REHOBOTH BEACH, Del. (CBS) — From the beautiful free beaches to the mile-long boardwalk, Rehoboth Beach is referred to as the nation’s summer capitol. It’s a spot where locals and visitors alike come to soak up the summer sunshine.
“People have been coming here for over 100 years to do exactly the same things decade after decade,” Rehoboth Beach Museum director Nancy Alexander said.
The Rehoboth Beach boardwalk packs a lot of fun into one mile. From its casual eateries and shops to its free white sand beaches.
“Going in the water, surfing, skimboarding, playing football and frisbee and all that stuff,” Trip Murphy, of Wilmington, said.
“Plenty to do, plenty to see, plenty to eat,” Jason Leiberman, of Baltimore, said. “It’s just a good time.”
The Rehoboth Beach Museum collects bits and pieces of the past — including vintage swimsuits and old postcards.
When Rehoboth Beach became a tourist destination at the turn of the century, swimming was no breeze.
“Those bathing suits were heavy wool,” Alexander said, “and when they got wet they were very heavy — 30 pounds.”
Rehoboth Beach even still has one of its earliest one-room beach house — the Anna Hazzard Museum, estimated to have been built in the 1870s.
History is very much alive at Funland, an old-fashioned post-war amusement park that Al Fasnacht bought in 1962. Some of the original rides are still there, including the boats, the merry-go-round and the fire engines.

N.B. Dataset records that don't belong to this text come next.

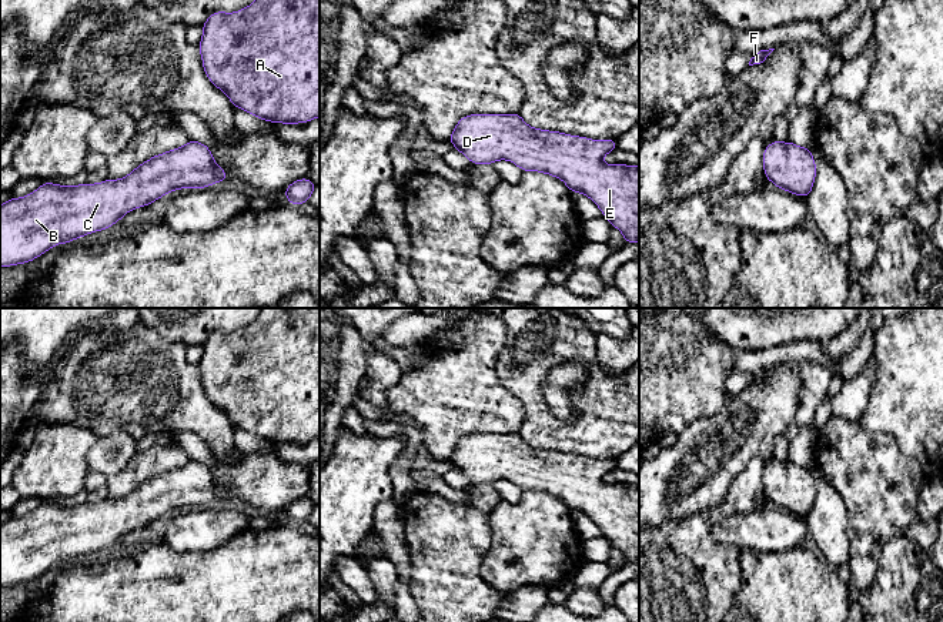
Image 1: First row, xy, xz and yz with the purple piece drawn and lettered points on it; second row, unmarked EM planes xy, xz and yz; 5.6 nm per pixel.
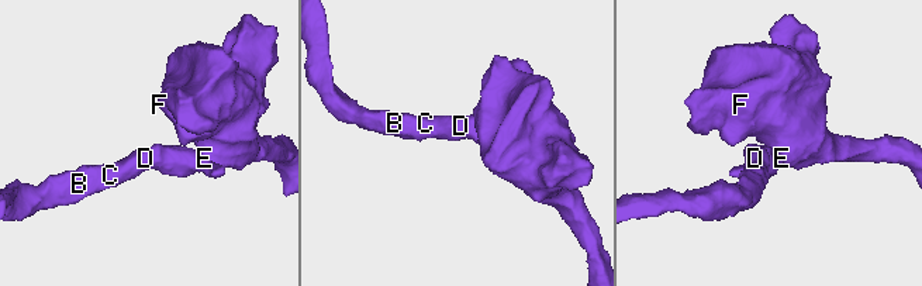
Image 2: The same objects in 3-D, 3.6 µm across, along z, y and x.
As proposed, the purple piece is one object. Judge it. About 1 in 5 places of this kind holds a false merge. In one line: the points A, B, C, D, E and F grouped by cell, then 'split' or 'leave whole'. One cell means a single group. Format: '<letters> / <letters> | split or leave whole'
A B C D E F | leave whole

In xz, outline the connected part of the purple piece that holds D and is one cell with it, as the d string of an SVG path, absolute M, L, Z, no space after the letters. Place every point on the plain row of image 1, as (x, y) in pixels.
M519 432L469 434L462 437L449 459L472 484L509 479L522 491L539 491L561 498L572 512L588 515L603 536L616 546L625 562L639 562L639 486L605 485L602 476L616 469L616 458L592 459L529 447Z

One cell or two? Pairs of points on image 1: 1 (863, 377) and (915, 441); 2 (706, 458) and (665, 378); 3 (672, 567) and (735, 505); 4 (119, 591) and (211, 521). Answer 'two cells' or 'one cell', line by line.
1: two cells
2: two cells
3: one cell
4: two cells

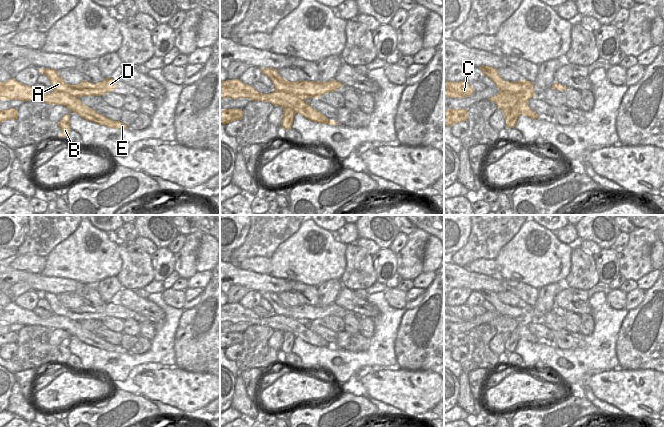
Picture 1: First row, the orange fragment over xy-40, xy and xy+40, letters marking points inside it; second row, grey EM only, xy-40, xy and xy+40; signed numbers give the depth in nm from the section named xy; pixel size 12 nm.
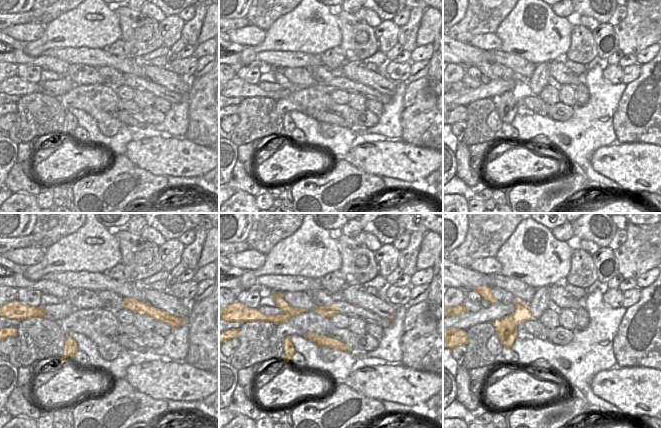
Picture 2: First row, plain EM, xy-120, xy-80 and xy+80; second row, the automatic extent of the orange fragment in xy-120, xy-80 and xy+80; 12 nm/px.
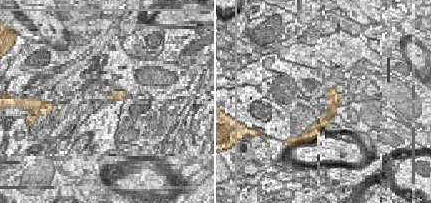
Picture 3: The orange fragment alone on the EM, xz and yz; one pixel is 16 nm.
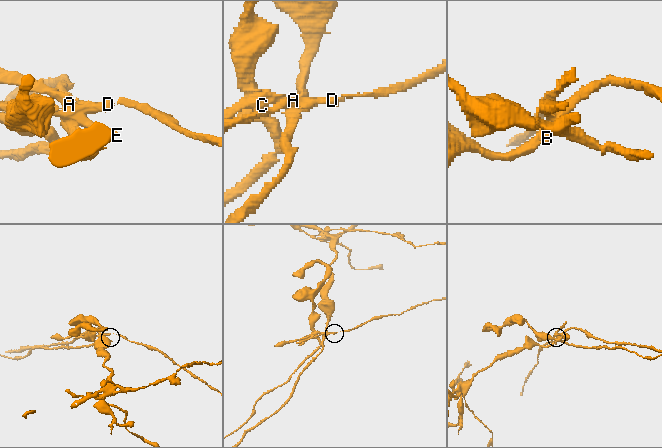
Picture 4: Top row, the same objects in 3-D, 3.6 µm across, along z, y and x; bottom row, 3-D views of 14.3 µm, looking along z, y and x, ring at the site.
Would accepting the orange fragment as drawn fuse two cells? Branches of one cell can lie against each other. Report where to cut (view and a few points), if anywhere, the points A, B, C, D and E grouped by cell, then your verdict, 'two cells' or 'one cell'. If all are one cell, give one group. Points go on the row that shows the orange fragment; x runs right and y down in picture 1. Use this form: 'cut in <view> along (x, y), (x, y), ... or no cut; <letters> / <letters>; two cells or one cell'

“In fact a gentleman told me last summer that he rode the fire engine 70 years ago,” Fasnacht said. “And he was putting his great-grandson on.”

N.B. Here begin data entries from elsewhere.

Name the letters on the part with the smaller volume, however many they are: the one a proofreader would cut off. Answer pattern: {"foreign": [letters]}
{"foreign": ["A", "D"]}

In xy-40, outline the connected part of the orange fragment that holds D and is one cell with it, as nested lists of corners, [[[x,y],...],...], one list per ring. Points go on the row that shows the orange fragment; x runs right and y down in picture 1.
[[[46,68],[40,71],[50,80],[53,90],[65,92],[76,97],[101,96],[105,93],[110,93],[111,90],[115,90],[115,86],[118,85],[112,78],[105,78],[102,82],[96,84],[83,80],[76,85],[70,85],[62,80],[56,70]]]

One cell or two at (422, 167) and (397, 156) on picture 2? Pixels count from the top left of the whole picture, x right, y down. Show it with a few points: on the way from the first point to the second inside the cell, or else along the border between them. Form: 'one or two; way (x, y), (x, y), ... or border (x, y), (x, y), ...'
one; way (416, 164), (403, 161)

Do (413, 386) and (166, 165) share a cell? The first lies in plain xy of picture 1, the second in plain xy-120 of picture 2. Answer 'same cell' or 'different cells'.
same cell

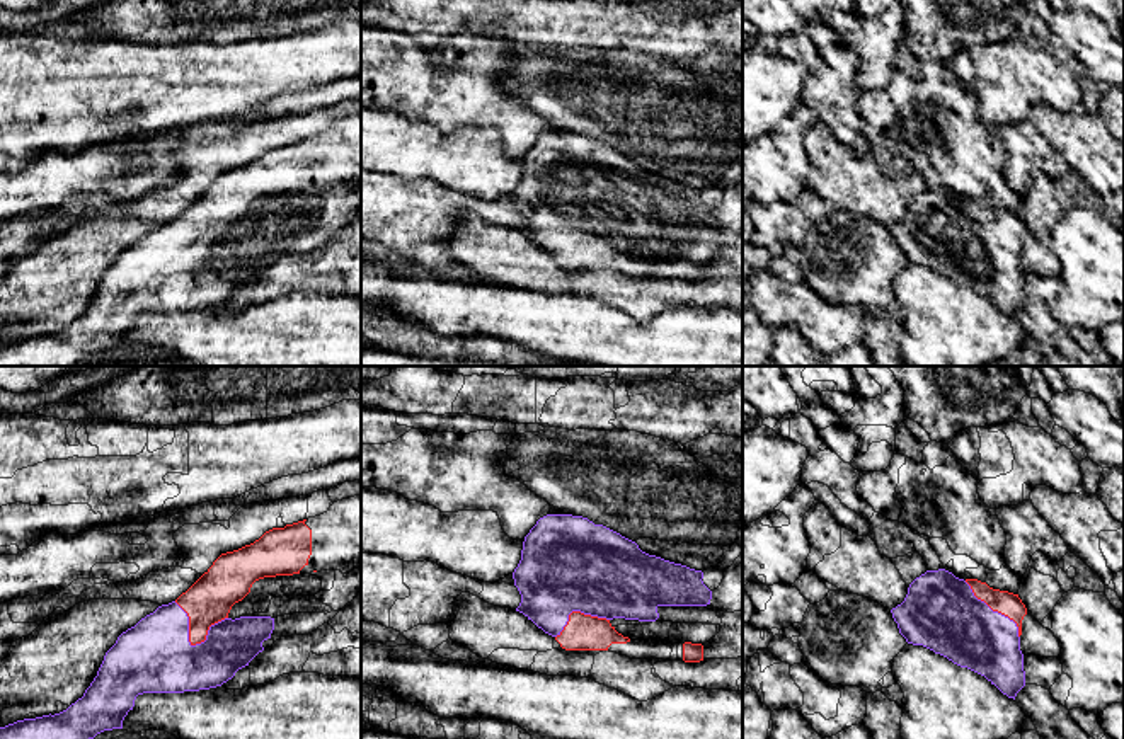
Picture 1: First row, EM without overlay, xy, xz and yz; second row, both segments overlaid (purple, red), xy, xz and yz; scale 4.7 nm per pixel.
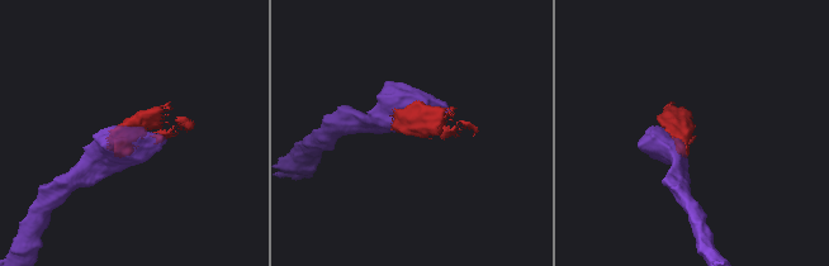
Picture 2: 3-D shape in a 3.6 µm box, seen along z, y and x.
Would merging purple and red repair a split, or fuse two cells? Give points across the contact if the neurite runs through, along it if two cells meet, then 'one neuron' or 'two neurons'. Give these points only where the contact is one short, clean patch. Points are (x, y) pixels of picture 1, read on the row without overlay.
one neuron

“We’ve been coming here since I was a little kid,” Abigail Smith, a visitor, said.
Now Smith brings her daughters, including 1-year-old Caroline.
“My favorite memory is just being with friends and family,” Smith said, “and now it’s seeing my daughters enjoy it too.”

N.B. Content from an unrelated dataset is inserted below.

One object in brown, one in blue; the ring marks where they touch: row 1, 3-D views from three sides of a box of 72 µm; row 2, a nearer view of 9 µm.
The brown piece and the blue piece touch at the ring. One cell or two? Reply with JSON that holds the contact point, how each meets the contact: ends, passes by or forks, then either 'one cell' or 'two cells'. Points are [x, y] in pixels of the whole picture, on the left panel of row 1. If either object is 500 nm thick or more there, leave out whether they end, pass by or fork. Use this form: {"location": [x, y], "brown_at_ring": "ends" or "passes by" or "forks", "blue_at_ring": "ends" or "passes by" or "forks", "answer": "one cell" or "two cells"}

The park is an inexpensive treat. Fasnacht calls it today’s fun at yesterday’s prices.
“Fifty-eight years ago, our tickets were 10 cents,” he said, “and we sold them 12 for a dollar.”
The price has only risen to 40 cents since. Fasnacht could charge more, but he says delivering fun is more precious than the money.
“Why not keep the prices reasonable and have more people having a good time?” he said.
Fasnacht’s great granddaughter 10-year-old Emma Darr is part of the fifth generation to work at the park.
“It’s definitely a lot of fun being a part of the family,” Darr said.
You have to go up a story to find Ryan’s Mini Golf.
It’s been on a roof overlooking the boardwalk since 1977. Sam Collins, of Newark, was a first-timer.
“Oh, you can see everything and it’s just beautiful to look out on the water on a day like today,” Collins said.
But Collins’ wife Bernie is a golfer from way back.
“Probably since I was old enough to walk,” Bernie Collins said. “I have a picture my uncle took of me playing putt-putt here when I was a [child].”
Now it’s time for a new generation to enjoy all that Rehoboth Beach has to offer.
“I like going to the beach and I like getting candy from the candy store,” Shelby Hines said, “and I like getting the T-shirts from here.”
And start making memories of their own.